*** SOURCE DATA ***
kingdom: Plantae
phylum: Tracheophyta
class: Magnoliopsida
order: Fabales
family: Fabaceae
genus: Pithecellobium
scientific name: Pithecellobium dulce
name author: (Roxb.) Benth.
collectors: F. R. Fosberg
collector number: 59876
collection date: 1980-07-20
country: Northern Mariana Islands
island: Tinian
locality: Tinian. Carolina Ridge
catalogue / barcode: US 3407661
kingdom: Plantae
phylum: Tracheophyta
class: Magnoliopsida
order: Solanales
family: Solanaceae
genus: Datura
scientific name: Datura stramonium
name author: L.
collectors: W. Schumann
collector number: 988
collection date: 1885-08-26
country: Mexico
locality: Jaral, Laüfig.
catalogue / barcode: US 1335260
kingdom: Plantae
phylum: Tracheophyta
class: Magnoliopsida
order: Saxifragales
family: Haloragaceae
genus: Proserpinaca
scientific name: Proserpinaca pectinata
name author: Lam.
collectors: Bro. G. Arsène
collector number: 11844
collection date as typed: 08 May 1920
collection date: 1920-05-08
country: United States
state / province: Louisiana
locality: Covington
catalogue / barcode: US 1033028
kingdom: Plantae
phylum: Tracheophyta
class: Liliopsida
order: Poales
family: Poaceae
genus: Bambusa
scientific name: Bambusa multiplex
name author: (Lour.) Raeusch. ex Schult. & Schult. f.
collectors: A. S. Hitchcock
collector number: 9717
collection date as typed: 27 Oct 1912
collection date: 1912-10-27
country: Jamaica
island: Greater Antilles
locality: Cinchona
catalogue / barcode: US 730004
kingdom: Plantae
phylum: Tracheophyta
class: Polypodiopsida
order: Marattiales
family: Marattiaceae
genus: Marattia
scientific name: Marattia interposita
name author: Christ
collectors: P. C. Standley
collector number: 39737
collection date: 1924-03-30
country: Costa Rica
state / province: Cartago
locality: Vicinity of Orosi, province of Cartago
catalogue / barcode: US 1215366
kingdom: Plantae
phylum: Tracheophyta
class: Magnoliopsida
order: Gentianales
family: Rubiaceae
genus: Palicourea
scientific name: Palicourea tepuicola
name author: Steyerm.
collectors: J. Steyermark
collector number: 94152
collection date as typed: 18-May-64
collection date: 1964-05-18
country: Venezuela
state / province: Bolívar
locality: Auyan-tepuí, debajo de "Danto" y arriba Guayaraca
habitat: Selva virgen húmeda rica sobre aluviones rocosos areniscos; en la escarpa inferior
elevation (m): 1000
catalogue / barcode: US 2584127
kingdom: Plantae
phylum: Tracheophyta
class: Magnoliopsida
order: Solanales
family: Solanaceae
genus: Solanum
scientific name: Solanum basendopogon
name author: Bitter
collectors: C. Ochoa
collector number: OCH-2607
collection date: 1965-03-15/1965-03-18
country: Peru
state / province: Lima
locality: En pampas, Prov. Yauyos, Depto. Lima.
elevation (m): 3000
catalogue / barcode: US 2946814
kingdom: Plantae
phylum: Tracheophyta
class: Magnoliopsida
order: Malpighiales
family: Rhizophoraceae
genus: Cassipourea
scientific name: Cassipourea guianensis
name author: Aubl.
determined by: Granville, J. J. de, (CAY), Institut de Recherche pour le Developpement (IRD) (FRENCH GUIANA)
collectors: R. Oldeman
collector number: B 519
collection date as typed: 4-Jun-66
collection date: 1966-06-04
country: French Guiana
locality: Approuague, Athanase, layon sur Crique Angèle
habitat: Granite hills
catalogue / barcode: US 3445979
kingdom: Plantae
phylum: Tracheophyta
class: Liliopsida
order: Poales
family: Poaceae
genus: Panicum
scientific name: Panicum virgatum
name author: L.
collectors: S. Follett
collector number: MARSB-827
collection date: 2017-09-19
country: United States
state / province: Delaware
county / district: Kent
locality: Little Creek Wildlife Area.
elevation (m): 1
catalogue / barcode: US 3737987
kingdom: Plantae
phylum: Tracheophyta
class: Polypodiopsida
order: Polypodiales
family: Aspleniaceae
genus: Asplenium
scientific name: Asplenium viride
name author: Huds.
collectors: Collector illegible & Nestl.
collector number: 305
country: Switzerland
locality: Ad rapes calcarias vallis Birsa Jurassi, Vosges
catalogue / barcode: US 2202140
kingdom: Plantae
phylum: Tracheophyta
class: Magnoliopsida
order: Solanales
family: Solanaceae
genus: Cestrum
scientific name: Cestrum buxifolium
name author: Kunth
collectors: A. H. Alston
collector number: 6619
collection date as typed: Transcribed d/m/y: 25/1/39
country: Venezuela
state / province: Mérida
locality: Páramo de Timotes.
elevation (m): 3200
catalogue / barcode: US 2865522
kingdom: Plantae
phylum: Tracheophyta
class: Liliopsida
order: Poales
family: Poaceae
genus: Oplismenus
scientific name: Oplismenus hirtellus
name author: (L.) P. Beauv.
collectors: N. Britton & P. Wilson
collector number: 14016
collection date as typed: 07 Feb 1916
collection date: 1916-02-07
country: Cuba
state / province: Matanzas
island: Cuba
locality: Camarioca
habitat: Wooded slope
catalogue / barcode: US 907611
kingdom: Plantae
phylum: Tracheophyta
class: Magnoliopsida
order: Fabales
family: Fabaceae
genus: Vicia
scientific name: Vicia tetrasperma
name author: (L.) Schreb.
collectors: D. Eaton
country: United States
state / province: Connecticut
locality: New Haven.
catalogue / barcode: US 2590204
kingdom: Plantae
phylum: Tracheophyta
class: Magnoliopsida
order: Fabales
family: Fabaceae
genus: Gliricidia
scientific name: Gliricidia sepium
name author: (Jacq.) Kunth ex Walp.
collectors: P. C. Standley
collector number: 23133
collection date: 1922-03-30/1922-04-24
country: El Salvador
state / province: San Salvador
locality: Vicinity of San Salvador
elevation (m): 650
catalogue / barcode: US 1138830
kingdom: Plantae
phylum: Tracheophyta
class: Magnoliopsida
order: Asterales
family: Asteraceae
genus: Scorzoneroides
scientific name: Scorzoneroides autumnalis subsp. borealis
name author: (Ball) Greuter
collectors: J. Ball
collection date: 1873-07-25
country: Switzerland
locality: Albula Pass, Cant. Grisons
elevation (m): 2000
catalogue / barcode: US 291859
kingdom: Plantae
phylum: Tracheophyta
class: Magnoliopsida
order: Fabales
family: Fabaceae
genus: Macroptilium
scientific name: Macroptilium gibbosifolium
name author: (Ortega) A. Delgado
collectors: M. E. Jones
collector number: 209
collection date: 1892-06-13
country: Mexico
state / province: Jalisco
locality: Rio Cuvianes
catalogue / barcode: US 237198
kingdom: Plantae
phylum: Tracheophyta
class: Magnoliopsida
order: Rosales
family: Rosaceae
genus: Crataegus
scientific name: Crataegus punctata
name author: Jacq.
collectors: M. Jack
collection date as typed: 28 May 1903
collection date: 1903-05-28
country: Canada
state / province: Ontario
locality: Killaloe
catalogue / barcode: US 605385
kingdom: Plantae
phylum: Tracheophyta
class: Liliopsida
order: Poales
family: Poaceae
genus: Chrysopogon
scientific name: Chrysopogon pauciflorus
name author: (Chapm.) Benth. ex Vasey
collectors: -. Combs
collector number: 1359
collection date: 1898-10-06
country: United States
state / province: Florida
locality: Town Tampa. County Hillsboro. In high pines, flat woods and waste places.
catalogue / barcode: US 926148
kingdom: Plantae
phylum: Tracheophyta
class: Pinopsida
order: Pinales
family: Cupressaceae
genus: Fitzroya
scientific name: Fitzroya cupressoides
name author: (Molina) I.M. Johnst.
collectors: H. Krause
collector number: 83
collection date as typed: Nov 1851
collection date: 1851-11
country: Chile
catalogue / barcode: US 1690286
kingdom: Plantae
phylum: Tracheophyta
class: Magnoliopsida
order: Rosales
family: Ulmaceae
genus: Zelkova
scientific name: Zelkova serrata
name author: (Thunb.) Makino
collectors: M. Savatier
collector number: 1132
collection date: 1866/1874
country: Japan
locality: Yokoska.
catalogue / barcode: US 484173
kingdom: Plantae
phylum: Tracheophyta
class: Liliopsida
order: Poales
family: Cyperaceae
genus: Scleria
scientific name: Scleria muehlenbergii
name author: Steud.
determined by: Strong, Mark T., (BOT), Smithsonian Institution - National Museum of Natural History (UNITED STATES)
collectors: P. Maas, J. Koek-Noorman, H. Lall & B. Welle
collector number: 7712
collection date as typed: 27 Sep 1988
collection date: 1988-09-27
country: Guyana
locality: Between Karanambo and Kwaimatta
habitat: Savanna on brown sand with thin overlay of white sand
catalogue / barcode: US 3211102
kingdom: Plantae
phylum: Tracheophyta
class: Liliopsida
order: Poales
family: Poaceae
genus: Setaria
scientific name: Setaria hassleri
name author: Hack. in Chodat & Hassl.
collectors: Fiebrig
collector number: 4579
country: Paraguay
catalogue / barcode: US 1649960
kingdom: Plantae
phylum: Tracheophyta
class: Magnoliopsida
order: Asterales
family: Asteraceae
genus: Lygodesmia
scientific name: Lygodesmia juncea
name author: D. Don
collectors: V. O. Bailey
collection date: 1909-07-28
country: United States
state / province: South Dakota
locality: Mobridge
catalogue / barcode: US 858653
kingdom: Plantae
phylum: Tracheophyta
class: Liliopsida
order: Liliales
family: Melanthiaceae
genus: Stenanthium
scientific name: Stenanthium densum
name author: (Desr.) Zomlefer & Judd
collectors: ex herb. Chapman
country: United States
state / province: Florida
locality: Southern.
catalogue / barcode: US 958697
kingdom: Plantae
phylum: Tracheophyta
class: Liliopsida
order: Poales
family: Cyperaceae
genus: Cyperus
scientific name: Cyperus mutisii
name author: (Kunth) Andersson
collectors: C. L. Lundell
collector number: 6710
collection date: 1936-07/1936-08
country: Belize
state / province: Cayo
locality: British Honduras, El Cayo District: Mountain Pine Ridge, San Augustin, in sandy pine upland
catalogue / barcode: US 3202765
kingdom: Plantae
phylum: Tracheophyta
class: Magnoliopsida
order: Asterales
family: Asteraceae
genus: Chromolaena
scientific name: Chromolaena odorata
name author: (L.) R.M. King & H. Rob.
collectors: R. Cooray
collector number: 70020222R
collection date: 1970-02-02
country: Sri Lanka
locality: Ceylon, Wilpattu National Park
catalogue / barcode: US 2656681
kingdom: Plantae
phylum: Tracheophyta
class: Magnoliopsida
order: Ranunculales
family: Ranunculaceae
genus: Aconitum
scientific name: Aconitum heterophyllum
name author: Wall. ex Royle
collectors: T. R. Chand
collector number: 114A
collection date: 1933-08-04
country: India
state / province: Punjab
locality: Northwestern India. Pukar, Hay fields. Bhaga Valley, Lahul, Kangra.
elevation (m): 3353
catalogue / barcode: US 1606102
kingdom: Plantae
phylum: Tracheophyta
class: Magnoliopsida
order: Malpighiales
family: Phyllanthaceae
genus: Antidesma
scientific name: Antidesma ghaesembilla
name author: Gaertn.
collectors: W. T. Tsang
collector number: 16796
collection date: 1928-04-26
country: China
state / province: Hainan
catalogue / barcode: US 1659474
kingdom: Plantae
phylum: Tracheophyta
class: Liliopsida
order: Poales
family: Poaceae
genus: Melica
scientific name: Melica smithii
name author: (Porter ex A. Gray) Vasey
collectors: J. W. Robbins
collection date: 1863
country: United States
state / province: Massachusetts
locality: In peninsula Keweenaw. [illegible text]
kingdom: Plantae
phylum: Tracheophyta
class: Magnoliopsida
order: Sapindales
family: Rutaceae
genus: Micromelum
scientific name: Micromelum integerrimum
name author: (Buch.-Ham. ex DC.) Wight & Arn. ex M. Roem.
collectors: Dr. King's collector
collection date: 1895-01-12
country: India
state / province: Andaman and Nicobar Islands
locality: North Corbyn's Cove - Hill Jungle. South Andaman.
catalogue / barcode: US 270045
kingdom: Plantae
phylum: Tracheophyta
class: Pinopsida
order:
***
YOUR OBJECTIVE:
Reproduce word for word the lines of the material from the line with "collection date as typed: 08 May 1920" to the line with "scientific name: Bambusa multiplex", including both of those lines and nothing else.

TASK ANSWER:
collection date as typed: 08 May 1920
collection date: 1920-05-08
country: United States
state / province: Louisiana
locality: Covington
catalogue / barcode: US 1033028
kingdom: Plantae
phylum: Tracheophyta
class: Liliopsida
order: Poales
family: Poaceae
genus: Bambusa
scientific name: Bambusa multiplex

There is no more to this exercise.